Faktor Pemicu Kasus Pneumonia di Tanah Suci
Kementerian mencatat beberapa faktor yang meningkatkan kerentanan jemaah terhadap pneumonia, yaitu:
- Suhu ekstrem menyebabkan tubuh mudah dehidrasi dan melemahkan sistem imun.
- Aktivitas ibadah yang padat membuat jemaah cepat lelah dan rentan terserang penyakit.
- Kepadatan jutaan jemaah memicu penularan cepat lewat udara.

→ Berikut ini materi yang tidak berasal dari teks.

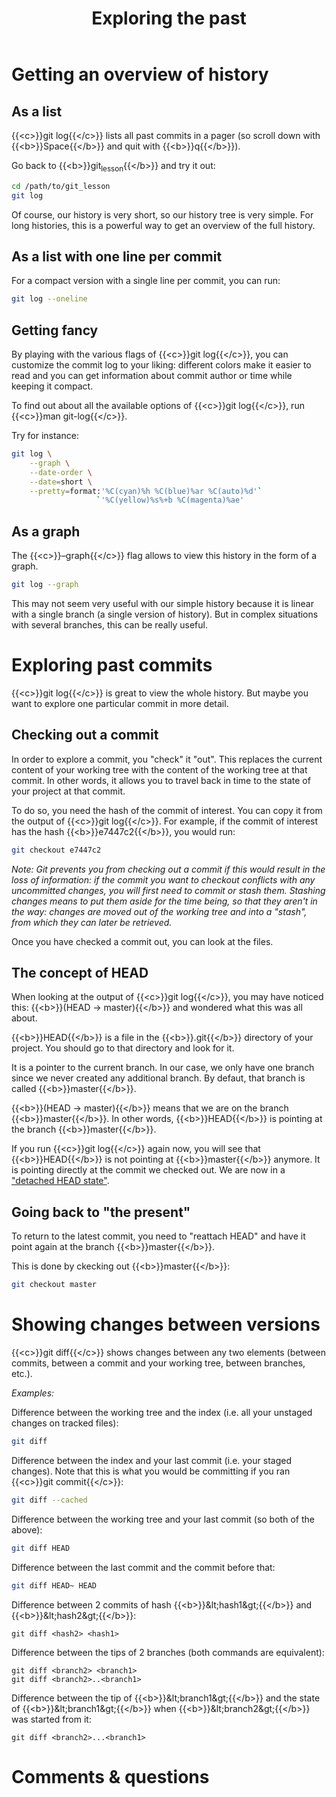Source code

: #+title: Exploring the past
#+description: Practice
#+colordes: #dc7309
#+slug: git-09-history
#+weight: 10

* Getting an overview of history

** As a list

{{<c>}}git log{{</c>}} lists all past commits in a pager (so scroll down with {{<b>}}Space{{</b>}} and quit with {{<b>}}q{{</b>}}).

Go back to {{<b>}}git_lesson{{</b>}} and try it out:

#+BEGIN_src sh
cd /path/to/git_lesson
git log
#+END_src

Of course, our history is very short, so our history tree is very simple. For long histories, this is a powerful way to get an overview of the full history.

** As a list with one line per commit

For a compact version with a single line per commit, you can run:

#+BEGIN_src sh
git log --oneline
#+END_src

** Getting fancy

By playing with the various flags of {{<c>}}git log{{</c>}}, you can customize the commit log to your liking: different colors make it easier to read and you can get information about commit author or time while keeping it compact.

To find out about all the available options of {{<c>}}git log{{</c>}}, run {{<c>}}man git-log{{</c>}}.

Try for instance:

#+BEGIN_src sh
git log \
    --graph \
    --date-order \
    --date=short \
    --pretty=format:'%C(cyan)%h %C(blue)%ar %C(auto)%d'`
                   `'%C(yellow)%s%+b %C(magenta)%ae'
#+END_src

** As a graph

The {{<c>}}--graph{{</c>}} flag allows to view this history in the form of a graph.

#+BEGIN_src sh
git log --graph
#+END_src

This may not seem very useful with our simple history because it is linear with a single branch (a single version of history). But in complex situations with several branches, this can be really useful.

* Exploring past commits

{{<c>}}git log{{</c>}} is great to view the whole history. But maybe you want to explore one particular commit in more detail.

** Checking out a commit

In order to explore a commit, you "check" it "out". This replaces the current content of your working tree with the content of the working tree at that commit. In other words, it allows you to travel back in time to the state of your project at that commit.

To do so, you need the hash of the commit of interest. You can copy it from the output of {{<c>}}git log{{</c>}}.
For example, if the commit of interest has the hash {{<b>}}e7447c2{{</b>}}, you would run:

#+BEGIN_src sh
git checkout e7447c2
#+END_src

/Note: Git prevents you from checking out a commit if this would result in the loss of information: if the commit you want to checkout conflicts with any uncommitted changes, you will first need to commit or stash them. Stashing changes means to put them aside for the time being, so that they aren't in the way: changes are moved out of the working tree and into a "stash", from which they can later be retrieved./

Once you have checked a commit out, you can look at the files.

** The concept of HEAD

When looking at the output of {{<c>}}git log{{</c>}}, you may have noticed this: {{<b>}}(HEAD -> master){{</b>}} and wondered what this was all about.

{{<b>}}HEAD{{</b>}} is a file in the {{<b>}}.git{{</b>}} directory of your project. You should go to that directory and look for it.

It is a pointer to the current branch. In our case, we only have one branch since we never created any additional branch. By defaut, that branch is called {{<b>}}master{{</b>}}.

{{<b>}}(HEAD -> master){{</b>}} means that we are on the branch {{<b>}}master{{</b>}}. In other words, {{<b>}}HEAD{{</b>}} is pointing at the branch {{<b>}}master{{</b>}}.

If you run {{<c>}}git log{{</c>}} again now, you will see that {{<b>}}HEAD{{</b>}} is not pointing at {{<b>}}master{{</b>}} anymore. It is pointing directly at the commit we checked out. We are now in a [[https://git-scm.com/docs/git-checkout#_detached_head]["detached HEAD state"]].

** Going back to "the present"

To return to the latest commit, you need to "reattach HEAD" and have it point again at the branch {{<b>}}master{{</b>}}.

This is done by ckecking out {{<b>}}master{{</b>}}:

#+BEGIN_src sh
git checkout master
#+END_src

* Showing changes between versions

{{<c>}}git diff{{</c>}} shows changes between any two elements (between commits, between a commit and your working tree, between branches, etc.).

/Examples:/

Difference between the working tree and the index (i.e. all your unstaged changes on tracked files):

#+BEGIN_src sh
git diff
#+END_src

Difference between the index and your last commit (i.e. your staged changes). Note that this is what you would be committing if you ran {{<c>}}git commit{{</c>}}:

#+BEGIN_src sh
git diff --cached
#+END_src

Difference between the working tree and your last commit (so both of the above):

#+BEGIN_src sh
git diff HEAD
#+END_src

Difference between the last commit and the commit before that:

#+BEGIN_src sh
git diff HEAD~ HEAD
#+END_src

Difference between 2 commits of hash {{<b>}}&lt;hash1&gt;{{</b>}} and {{<b>}}&lt;hash2&gt;{{</b>}}:

#+BEGIN_example
git diff <hash2> <hash1>
#+END_example

Difference between the tips of 2 branches (both commands are equivalent):

#+BEGIN_example
git diff <branch2> <branch1>
git diff <branch2>..<branch1>
#+END_example

Difference between the tip of {{<b>}}&lt;branch1&gt;{{</b>}} and the state of {{<b>}}&lt;branch1&gt;{{</b>}} when {{<b>}}&lt;branch2&gt;{{</b>}} was started from it:

#+BEGIN_example
git diff <branch2>...<branch1>
#+END_example

* Comments & questions
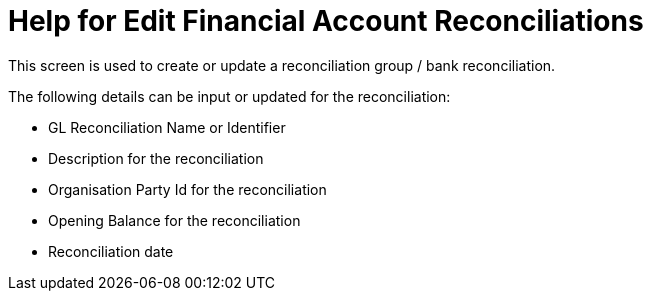////
Licensed to the Apache Software Foundation (ASF) under one
or more contributor license agreements.  See the NOTICE file
distributed with this work for additional information
regarding copyright ownership.  The ASF licenses this file
to you under the Apache License, Version 2.0 (the
"License"); you may not use this file except in compliance
with the License.  You may obtain a copy of the License at

http://www.apache.org/licenses/LICENSE-2.0

Unless required by applicable law or agreed to in writing,
software distributed under the License is distributed on an
"AS IS" BASIS, WITHOUT WARRANTIES OR CONDITIONS OF ANY
KIND, either express or implied.  See the License for the
specific language governing permissions and limitations
under the License.
////
= Help for Edit Financial Account Reconciliations
This screen is used to create or update a reconciliation group / bank reconciliation.

The following details can be input or updated for the reconciliation:

* GL Reconciliation Name or Identifier
* Description for the reconciliation
* Organisation Party Id for the reconciliation
* Opening Balance for the reconciliation
* Reconciliation date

- Penyakit penyerta seperti diabetes, jantung, dan hipertensi memperbesar risiko infeksi.
Langkah Pencegahan yang Perlu Dilakukan Jemaah
Liliek meminta jemaah untuk tetap menjaga kesehatan dengan cara sederhana namun efektif. Ia menekankan pentingnya memakai masker, mencuci tangan secara rutin, serta menjaga asupan cairan minimal dua liter per hari. Jemaah juga diminta tetap mengonsumsi obat secara teratur bagi yang memiliki komorbid.
“Kami imbau jemaah untuk tidak terlalu memaksakan diri menjalani ibadah sunnah yang berlebihan. Fokus utama adalah menjaga stamina agar mampu menjalani puncak ibadah di Armuzna dengan lancar dan aman,” ucap Liliek.
“Baca Juga: Hemodiafiltrasi, Cuci Darah Canggih untuk Penderita Gagal Ginjal“
Prioritaskan Kesehatan, Jangan Ragu Laporkan Gejala Awal
Liliek juga meminta jemaah untuk segera melapor jika merasa tidak sehat. Tim medis akan memberikan penanganan segera guna mencegah kondisi memburuk. Ia juga meminta jemaah untuk tidak merokok sembarangan karena bisa mengganggu kesehatan jemaah lainnya.
“Kami siap melayani dan menjaga kesehatan jemaah haji. Mari jaga diri masing-masing agar bisa kembali ke Tanah Air dengan selamat dan sehat,” tutup Liliek.